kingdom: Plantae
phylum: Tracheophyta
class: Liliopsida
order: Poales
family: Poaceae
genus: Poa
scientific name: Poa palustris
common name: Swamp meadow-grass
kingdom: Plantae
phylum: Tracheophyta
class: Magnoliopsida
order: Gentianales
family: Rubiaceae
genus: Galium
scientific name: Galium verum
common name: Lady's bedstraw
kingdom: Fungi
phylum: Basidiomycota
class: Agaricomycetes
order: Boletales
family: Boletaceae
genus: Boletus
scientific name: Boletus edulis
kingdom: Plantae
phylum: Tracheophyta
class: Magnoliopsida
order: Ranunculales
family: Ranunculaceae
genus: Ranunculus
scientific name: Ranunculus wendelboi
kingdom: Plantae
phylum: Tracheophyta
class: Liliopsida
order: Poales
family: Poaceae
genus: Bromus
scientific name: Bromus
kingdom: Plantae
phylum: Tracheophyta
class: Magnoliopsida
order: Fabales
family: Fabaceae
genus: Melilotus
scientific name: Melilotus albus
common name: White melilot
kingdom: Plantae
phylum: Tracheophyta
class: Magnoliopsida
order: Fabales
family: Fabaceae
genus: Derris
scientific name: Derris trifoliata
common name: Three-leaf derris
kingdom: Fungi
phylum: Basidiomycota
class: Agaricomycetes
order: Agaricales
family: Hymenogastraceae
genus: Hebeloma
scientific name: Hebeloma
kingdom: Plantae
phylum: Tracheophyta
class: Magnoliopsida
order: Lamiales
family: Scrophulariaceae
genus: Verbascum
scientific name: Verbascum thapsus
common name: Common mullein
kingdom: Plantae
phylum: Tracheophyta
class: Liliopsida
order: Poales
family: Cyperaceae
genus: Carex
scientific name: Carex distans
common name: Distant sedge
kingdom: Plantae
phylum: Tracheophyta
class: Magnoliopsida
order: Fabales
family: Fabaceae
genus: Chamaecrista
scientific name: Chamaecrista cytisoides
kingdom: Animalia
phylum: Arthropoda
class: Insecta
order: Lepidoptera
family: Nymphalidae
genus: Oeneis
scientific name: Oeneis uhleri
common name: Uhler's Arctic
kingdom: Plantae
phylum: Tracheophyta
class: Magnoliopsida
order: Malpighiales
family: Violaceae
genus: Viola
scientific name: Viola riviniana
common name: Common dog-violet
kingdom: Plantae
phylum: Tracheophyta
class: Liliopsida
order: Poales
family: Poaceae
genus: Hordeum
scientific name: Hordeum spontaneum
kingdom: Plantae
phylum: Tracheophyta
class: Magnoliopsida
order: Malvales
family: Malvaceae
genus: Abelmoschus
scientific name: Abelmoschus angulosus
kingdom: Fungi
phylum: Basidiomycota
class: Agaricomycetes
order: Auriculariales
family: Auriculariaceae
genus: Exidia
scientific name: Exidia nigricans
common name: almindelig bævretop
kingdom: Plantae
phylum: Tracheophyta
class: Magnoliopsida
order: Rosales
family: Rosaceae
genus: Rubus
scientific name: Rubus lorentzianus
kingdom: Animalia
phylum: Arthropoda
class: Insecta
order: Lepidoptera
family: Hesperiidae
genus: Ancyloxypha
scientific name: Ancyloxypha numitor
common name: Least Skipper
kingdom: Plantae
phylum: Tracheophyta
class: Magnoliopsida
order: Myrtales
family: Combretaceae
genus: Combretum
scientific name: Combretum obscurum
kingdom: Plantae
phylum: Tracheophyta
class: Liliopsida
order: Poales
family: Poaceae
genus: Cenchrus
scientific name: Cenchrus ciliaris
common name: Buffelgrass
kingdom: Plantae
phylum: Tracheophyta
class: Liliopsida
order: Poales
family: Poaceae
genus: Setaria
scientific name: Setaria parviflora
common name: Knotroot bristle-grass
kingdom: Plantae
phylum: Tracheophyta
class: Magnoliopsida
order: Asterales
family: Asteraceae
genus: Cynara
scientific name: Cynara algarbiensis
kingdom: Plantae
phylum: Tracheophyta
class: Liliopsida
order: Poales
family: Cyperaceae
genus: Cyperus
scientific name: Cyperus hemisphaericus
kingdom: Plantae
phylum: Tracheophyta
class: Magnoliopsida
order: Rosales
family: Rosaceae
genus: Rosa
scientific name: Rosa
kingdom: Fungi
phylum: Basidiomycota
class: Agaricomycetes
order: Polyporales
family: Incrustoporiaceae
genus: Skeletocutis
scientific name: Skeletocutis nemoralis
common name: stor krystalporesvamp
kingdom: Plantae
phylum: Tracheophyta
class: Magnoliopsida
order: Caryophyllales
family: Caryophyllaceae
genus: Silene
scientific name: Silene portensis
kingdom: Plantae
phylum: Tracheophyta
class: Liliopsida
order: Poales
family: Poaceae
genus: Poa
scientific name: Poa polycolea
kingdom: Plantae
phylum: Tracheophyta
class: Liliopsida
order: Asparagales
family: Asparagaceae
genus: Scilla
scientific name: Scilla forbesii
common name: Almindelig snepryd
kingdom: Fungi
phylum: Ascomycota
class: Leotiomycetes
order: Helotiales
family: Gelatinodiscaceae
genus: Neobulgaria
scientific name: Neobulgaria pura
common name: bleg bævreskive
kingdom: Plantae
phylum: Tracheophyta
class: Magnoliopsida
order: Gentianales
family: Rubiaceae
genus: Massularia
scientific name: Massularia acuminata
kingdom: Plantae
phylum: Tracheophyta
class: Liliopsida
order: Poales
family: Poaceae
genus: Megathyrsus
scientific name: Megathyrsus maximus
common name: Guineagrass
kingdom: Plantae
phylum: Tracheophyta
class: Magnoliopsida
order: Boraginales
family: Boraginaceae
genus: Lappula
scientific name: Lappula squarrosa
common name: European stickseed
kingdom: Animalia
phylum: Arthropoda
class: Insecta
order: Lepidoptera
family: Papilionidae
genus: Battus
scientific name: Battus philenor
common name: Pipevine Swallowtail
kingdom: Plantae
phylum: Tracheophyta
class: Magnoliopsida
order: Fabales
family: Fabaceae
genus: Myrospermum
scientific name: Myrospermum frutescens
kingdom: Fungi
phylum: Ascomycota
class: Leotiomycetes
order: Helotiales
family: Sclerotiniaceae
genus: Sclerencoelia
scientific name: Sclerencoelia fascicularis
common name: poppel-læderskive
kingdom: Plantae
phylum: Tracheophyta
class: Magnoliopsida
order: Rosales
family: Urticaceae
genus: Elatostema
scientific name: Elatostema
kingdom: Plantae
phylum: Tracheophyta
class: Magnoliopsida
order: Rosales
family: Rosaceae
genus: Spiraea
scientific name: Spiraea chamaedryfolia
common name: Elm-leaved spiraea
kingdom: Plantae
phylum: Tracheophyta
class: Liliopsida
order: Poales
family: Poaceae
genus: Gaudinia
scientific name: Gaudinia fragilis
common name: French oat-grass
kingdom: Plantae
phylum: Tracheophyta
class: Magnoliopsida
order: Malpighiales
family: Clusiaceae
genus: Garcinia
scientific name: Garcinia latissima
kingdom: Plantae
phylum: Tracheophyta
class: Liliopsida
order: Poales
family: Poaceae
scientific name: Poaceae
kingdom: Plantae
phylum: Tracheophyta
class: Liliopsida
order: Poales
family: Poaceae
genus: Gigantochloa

==========

WORK INSTRUCTIONS >> Put all of the lines above into a Markdown table with two columns, Row and Line. Number the rows in order and leave out any blank lines.

EXERCISE RESULT >>
| Row | Line |
|---|---|
| 1 | kingdom: Plantae |
| 2 | phylum: Tracheophyta |
| 3 | class: Liliopsida |
| 4 | order: Poales |
| 5 | family: Poaceae |
| 6 | genus: Poa |
| 7 | scientific name: Poa palustris |
| 8 | common name: Swamp meadow-grass |
| 9 | kingdom: Plantae |
| 10 | phylum: Tracheophyta |
| 11 | class: Magnoliopsida |
| 12 | order: Gentianales |
| 13 | family: Rubiaceae |
| 14 | genus: Galium |
| 15 | scientific name: Galium verum |
| 16 | common name: Lady's bedstraw |
| 17 | kingdom: Fungi |
| 18 | phylum: Basidiomycota |
| 19 | class: Agaricomycetes |
| 20 | order: Boletales |
| 21 | family: Boletaceae |
| 22 | genus: Boletus |
| 23 | scientific name: Boletus edulis |
| 24 | kingdom: Plantae |
| 25 | phylum: Tracheophyta |
| 26 | class: Magnoliopsida |
| 27 | order: Ranunculales |
| 28 | family: Ranunculaceae |
| 29 | genus: Ranunculus |
| 30 | scientific name: Ranunculus wendelboi |
| 31 | kingdom: Plantae |
| 32 | phylum: Tracheophyta |
| 33 | class: Liliopsida |
| 34 | order: Poales |
| 35 | family: Poaceae |
| 36 | genus: Bromus |
| 37 | scientific name: Bromus |
| 38 | kingdom: Plantae |
| 39 | phylum: Tracheophyta |
| 40 | class: Magnoliopsida |
| 41 | order: Fabales |
| 42 | family: Fabaceae |
| 43 | genus: Melilotus |
| 44 | scientific name: Melilotus albus |
| 45 | common name: White melilot |
| 46 | kingdom: Plantae |
| 47 | phylum: Tracheophyta |
| 48 | class: Magnoliopsida |
| 49 | order: Fabales |
| 50 | family: Fabaceae |
| 51 | genus: Derris |
| 52 | scientific name: Derris trifoliata |
| 53 | common name: Three-leaf derris |
| 54 | kingdom: Fungi |
| 55 | phylum: Basidiomycota |
| 56 | class: Agaricomycetes |
| 57 | order: Agaricales |
| 58 | family: Hymenogastraceae |
| 59 | genus: Hebeloma |
| 60 | scientific name: Hebeloma |
| 61 | kingdom: Plantae |
| 62 | phylum: Tracheophyta |
| 63 | class: Magnoliopsida |
| 64 | order: Lamiales |
| 65 | family: Scrophulariaceae |
| 66 | genus: Verbascum |
| 67 | scientific name: Verbascum thapsus |
| 68 | common name: Common mullein |
| 69 | kingdom: Plantae |
| 70 | phylum: Tracheophyta |
| 71 | class: Liliopsida |
| 72 | order: Poales |
| 73 | family: Cyperaceae |
| 74 | genus: Carex |
| 75 | scientific name: Carex distans |
| 76 | common name: Distant sedge |
| 77 | kingdom: Plantae |
| 78 | phylum: Tracheophyta |
| 79 | class: Magnoliopsida |
| 80 | order: Fabales |
| 81 | family: Fabaceae |
| 82 | genus: Chamaecrista |
| 83 | scientific name: Chamaecrista cytisoides |
| 84 | kingdom: Animalia |
| 85 | phylum: Arthropoda |
| 86 | class: Insecta |
| 87 | order: Lepidoptera |
| 88 | family: Nymphalidae |
| 89 | genus: Oeneis |
| 90 | scientific name: Oeneis uhleri |
| 91 | common name: Uhler's Arctic |
| 92 | kingdom: Plantae |
| 93 | phylum: Tracheophyta |
| 94 | class: Magnoliopsida |
| 95 | order: Malpighiales |
| 96 | family: Violaceae |
| 97 | genus: Viola |
| 98 | scientific name: Viola riviniana |
| 99 | common name: Common dog-violet |
| 100 | kingdom: Plantae |
| 101 | phylum: Tracheophyta |
| 102 | class: Liliopsida |
| 103 | order: Poales |
| 104 | family: Poaceae |
| 105 | genus: Hordeum |
| 106 | scientific name: Hordeum spontaneum |
| 107 | kingdom: Plantae |
| 108 | phylum: Tracheophyta |
| 109 | class: Magnoliopsida |
| 110 | order: Malvales |
| 111 | family: Malvaceae |
| 112 | genus: Abelmoschus |
| 113 | scientific name: Abelmoschus angulosus |
| 114 | kingdom: Fungi |
| 115 | phylum: Basidiomycota |
| 116 | class: Agaricomycetes |
| 117 | order: Auriculariales |
| 118 | family: Auriculariaceae |
| 119 | genus: Exidia |
| 120 | scientific name: Exidia nigricans |
| 121 | common name: almindelig bævretop |
| 122 | kingdom: Plantae |
| 123 | phylum: Tracheophyta |
| 124 | class: Magnoliopsida |
| 125 | order: Rosales |
| 126 | family: Rosaceae |
| 127 | genus: Rubus |
| 128 | scientific name: Rubus lorentzianus |
| 129 | kingdom: Animalia |
| 130 | phylum: Arthropoda |
| 131 | class: Insecta |
| 132 | order: Lepidoptera |
| 133 | family: Hesperiidae |
| 134 | genus: Ancyloxypha |
| 135 | scientific name: Ancyloxypha numitor |
| 136 | common name: Least Skipper |
| 137 | kingdom: Plantae |
| 138 | phylum: Tracheophyta |
| 139 | class: Magnoliopsida |
| 140 | order: Myrtales |
| 141 | family: Combretaceae |
| 142 | genus: Combretum |
| 143 | scientific name: Combretum obscurum |
| 144 | kingdom: Plantae |
| 145 | phylum: Tracheophyta |
| 146 | class: Liliopsida |
| 147 | order: Poales |
| 148 | family: Poaceae |
| 149 | genus: Cenchrus |
| 150 | scientific name: Cenchrus ciliaris |
| 151 | common name: Buffelgrass |
| 152 | kingdom: Plantae |
| 153 | phylum: Tracheophyta |
| 154 | class: Liliopsida |
| 155 | order: Poales |
| 156 | family: Poaceae |
| 157 | genus: Setaria |
| 158 | scientific name: Setaria parviflora |
| 159 | common name: Knotroot bristle-grass |
| 160 | kingdom: Plantae |
| 161 | phylum: Tracheophyta |
| 162 | class: Magnoliopsida |
| 163 | order: Asterales |
| 164 | family: Asteraceae |
| 165 | genus: Cynara |
| 166 | scientific name: Cynara algarbiensis |
| 167 | kingdom: Plantae |
| 168 | phylum: Tracheophyta |
| 169 | class: Liliopsida |
| 170 | order: Poales |
| 171 | family: Cyperaceae |
| 172 | genus: Cyperus |
| 173 | scientific name: Cyperus hemisphaericus |
| 174 | kingdom: Plantae |
| 175 | phylum: Tracheophyta |
| 176 | class: Magnoliopsida |
| 177 | order: Rosales |
| 178 | family: Rosaceae |
| 179 | genus: Rosa |
| 180 | scientific name: Rosa |
| 181 | kingdom: Fungi |
| 182 | phylum: Basidiomycota |
| 183 | class: Agaricomycetes |
| 184 | order: Polyporales |
| 185 | family: Incrustoporiaceae |
| 186 | genus: Skeletocutis |
| 187 | scientific name: Skeletocutis nemoralis |
| 188 | common name: stor krystalporesvamp |
| 189 | kingdom: Plantae |
| 190 | phylum: Tracheophyta |
| 191 | class: Magnoliopsida |
| 192 | order: Caryophyllales |
| 193 | family: Caryophyllaceae |
| 194 | genus: Silene |
| 195 | scientific name: Silene portensis |
| 196 | kingdom: Plantae |
| 197 | phylum: Tracheophyta |
| 198 | class: Liliopsida |
| 199 | order: Poales |
| 200 | family: Poaceae |
| 201 | genus: Poa |
| 202 | scientific name: Poa polycolea |
| 203 | kingdom: Plantae |
| 204 | phylum: Tracheophyta |
| 205 | class: Liliopsida |
| 206 | order: Asparagales |
| 207 | family: Asparagaceae |
| 208 | genus: Scilla |
| 209 | scientific name: Scilla forbesii |
| 210 | common name: Almindelig snepryd |
| 211 | kingdom: Fungi |
| 212 | phylum: Ascomycota |
| 213 | class: Leotiomycetes |
| 214 | order: Helotiales |
| 215 | family: Gelatinodiscaceae |
| 216 | genus: Neobulgaria |
| 217 | scientific name: Neobulgaria pura |
| 218 | common name: bleg bævreskive |
| 219 | kingdom: Plantae |
| 220 | phylum: Tracheophyta |
| 221 | class: Magnoliopsida |
| 222 | order: Gentianales |
| 223 | family: Rubiaceae |
| 224 | genus: Massularia |
| 225 | scientific name: Massularia acuminata |
| 226 | kingdom: Plantae |
| 227 | phylum: Tracheophyta |
| 228 | class: Liliopsida |
| 229 | order: Poales |
| 230 | family: Poaceae |
| 231 | genus: Megathyrsus |
| 232 | scientific name: Megathyrsus maximus |
| 233 | common name: Guineagrass |
| 234 | kingdom: Plantae |
| 235 | phylum: Tracheophyta |
| 236 | class: Magnoliopsida |
| 237 | order: Boraginales |
| 238 | family: Boraginaceae |
| 239 | genus: Lappula |
| 240 | scientific name: Lappula squarrosa |
| 241 | common name: European stickseed |
| 242 | kingdom: Animalia |
| 243 | phylum: Arthropoda |
| 244 | class: Insecta |
| 245 | order: Lepidoptera |
| 246 | family: Papilionidae |
| 247 | genus: Battus |
| 248 | scientific name: Battus philenor |
| 249 | common name: Pipevine Swallowtail |
| 250 | kingdom: Plantae |
| 251 | phylum: Tracheophyta |
| 252 | class: Magnoliopsida |
| 253 | order: Fabales |
| 254 | family: Fabaceae |
| 255 | genus: Myrospermum |
| 256 | scientific name: Myrospermum frutescens |
| 257 | kingdom: Fungi |
| 258 | phylum: Ascomycota |
| 259 | class: Leotiomycetes |
| 260 | order: Helotiales |
| 261 | family: Sclerotiniaceae |
| 262 | genus: Sclerencoelia |
| 263 | scientific name: Sclerencoelia fascicularis |
| 264 | common name: poppel-læderskive |
| 265 | kingdom: Plantae |
| 266 | phylum: Tracheophyta |
| 267 | class: Magnoliopsida |
| 268 | order: Rosales |
| 269 | family: Urticaceae |
| 270 | genus: Elatostema |
| 271 | scientific name: Elatostema |
| 272 | kingdom: Plantae |
| 273 | phylum: Tracheophyta |
| 274 | class: Magnoliopsida |
| 275 | order: Rosales |
| 276 | family: Rosaceae |
| 277 | genus: Spiraea |
| 278 | scientific name: Spiraea chamaedryfolia |
| 279 | common name: Elm-leaved spiraea |
| 280 | kingdom: Plantae |
| 281 | phylum: Tracheophyta |
| 282 | class: Liliopsida |
| 283 | order: Poales |
| 284 | family: Poaceae |
| 285 | genus: Gaudinia |
| 286 | scientific name: Gaudinia fragilis |
| 287 | common name: French oat-grass |
| 288 | kingdom: Plantae |
| 289 | phylum: Tracheophyta |
| 290 | class: Magnoliopsida |
| 291 | order: Malpighiales |
| 292 | family: Clusiaceae |
| 293 | genus: Garcinia |
| 294 | scientific name: Garcinia latissima |
| 295 | kingdom: Plantae |
| 296 | phylum: Tracheophyta |
| 297 | class: Liliopsida |
| 298 | order: Poales |
| 299 | family: Poaceae |
| 300 | scientific name: Poaceae |
| 301 | kingdom: Plantae |
| 302 | phylum: Tracheophyta |
| 303 | class: Liliopsida |
| 304 | order: Poales |
| 305 | family: Poaceae |
| 306 | genus: Gigantochloa |